Test your relPrime program on your processor with many inputs, including at least these three:
- relPrime(6) = 5
- relPrime(5040) = 11
- relPrime(30030) = 17

7 Design a new instruction

Your last task is to design and implement a new instruction and implement it in your pipeline. You need to provide clear documentation for how it will work, and justify it's inclusion in the instruction set.

As you plan your design you should consider inventing an instruction that makes relprime run faster (this generally would combine multiple instructions into one new instruction).
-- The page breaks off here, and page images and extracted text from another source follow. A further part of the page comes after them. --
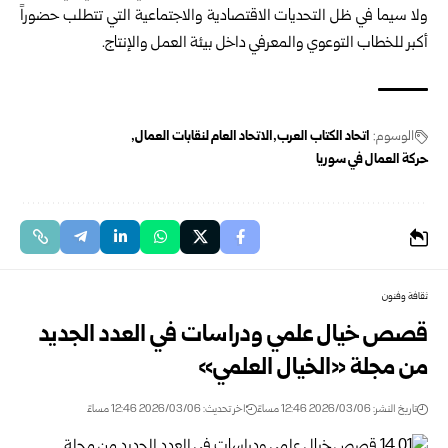
ولا سيما في ظل التحديات الاقتصادية والاجتماعية التي تتطلب حضوراً
أكبر للخطاب التوعوي والمعرفي داخل بيئة العمل والإنتاج.
الوسوم:
اتحاد الكتاب العرب
الاتحاد العام لنقابات العمال
حركة العمال في سوريا
ثقافة وفنون
قصص خيال علمي ودراسات في العدد الجديد
من مجلة «الخيال العلمي»
تاريخ النشر: 2026/03/06 12:46 مساءً
اخر تحديث: 2026/03/06 12:46 مساءً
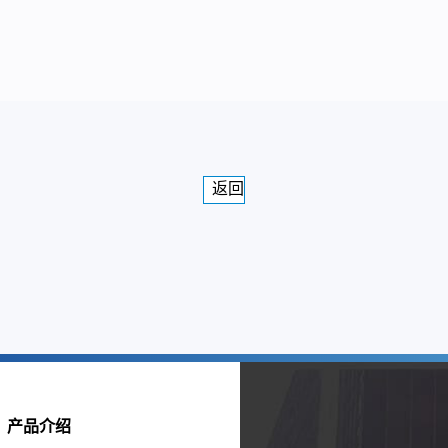
返回
产品介绍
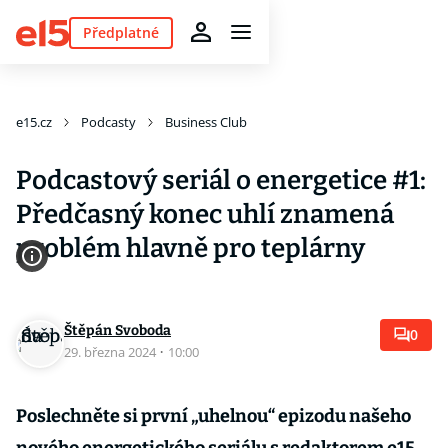
Předplatné
e15.cz
Podcasty
Business Club
Podcastový seriál o energetice #1:
Předčasný konec uhlí znamená
problém hlavně pro teplárny
Štěpán Svoboda
0
29. března 2024
·
10:00
Poslechněte si první „uhelnou“ epizodu našeho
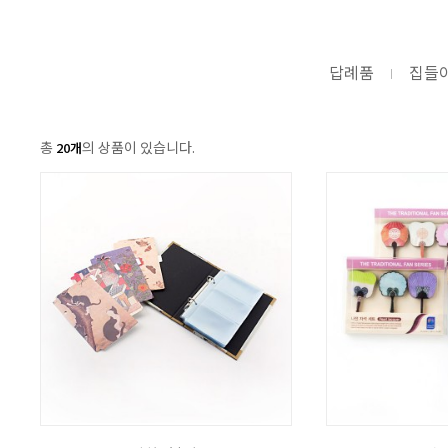
답례품
집들
총
의 상품이 있습니다.
20개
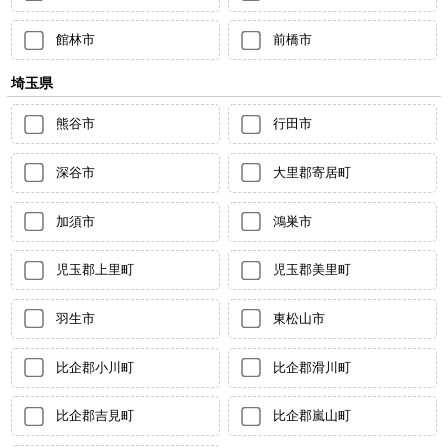
館林市
前橋市
埼玉県
熊谷市
行田市
深谷市
大里郡寄居町
加須市
鴻巣市
児玉郡上里町
児玉郡美里町
羽生市
東松山市
比企郡小川町
比企郡滑川町
比企郡吉見町
比企郡嵐山町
Document the design (in the practical worksheet +10 pts) and explain how you plan to add it to the pipeline.
- maybe add a stage to support extra work
- or stall the pipeline
- or add more hardware to existing stages
Explain how you expect the new instruction to impact the performance of your processor.
Implement your design.
Run relprime with your new instruction (you'll have to rewrite relprime - make sure you keep both versions in your repository.)
Compare the two runtimes (number of cycles for each run)

8 Bonus - add MMIO

We discussed I/O in class, one way of implementing I/O is Memory Mapped I/O. For an extra points on this practical you can implement MMIO. You will need to write a test bench to show this works. If you do this you need to do the following:

Add a datapath drawing to the worksheet which shows the modifications for MMIO.
Put a Test Plan (following the format from previous practicals) together to show that I/O works.
Include a clear screenshot of a waveform in your worksheet that shows that the IO succeeded. You should annotate this waveform to indicate key events (e.g. point an arrow at a signal when an input number gets into a register.)

Full credit will only be awarded if you communicate how this works sufficiently in your worksheet. The graders will not look at your code for this problem.

This is a challenge problem, there is less support for this, you are expected to take ownership if you want to complete this challenge.

Turn It In

Grading Rubric

General Requirements for all Practicals:

The solution fits the need
Aspects of performance are discussed
The solution is tested for correctness
The submission shows iteration and documentation

Fill out the Practical Worksheet

In the worksheet, explain how you satisfy each of these items. Some guidelines:

Practical 9 Rubric items	Possible Points
Practical Worksheet	60
Write-Then-Read RegFile	5
Forwarding unit	10
lw stall (Hazard Unit)	10
branch/jump flushing	5
New Instruction (impl)	10
Extra points (MMIO)	10
Total out of	100

Submit your completed Practical Worksheet to gradescope.
Practical code will be submitted to your D git repository as new files and committed modifications to the repo we provided you. You must include your name and your teammates' names in a comment at the top of all files you submit.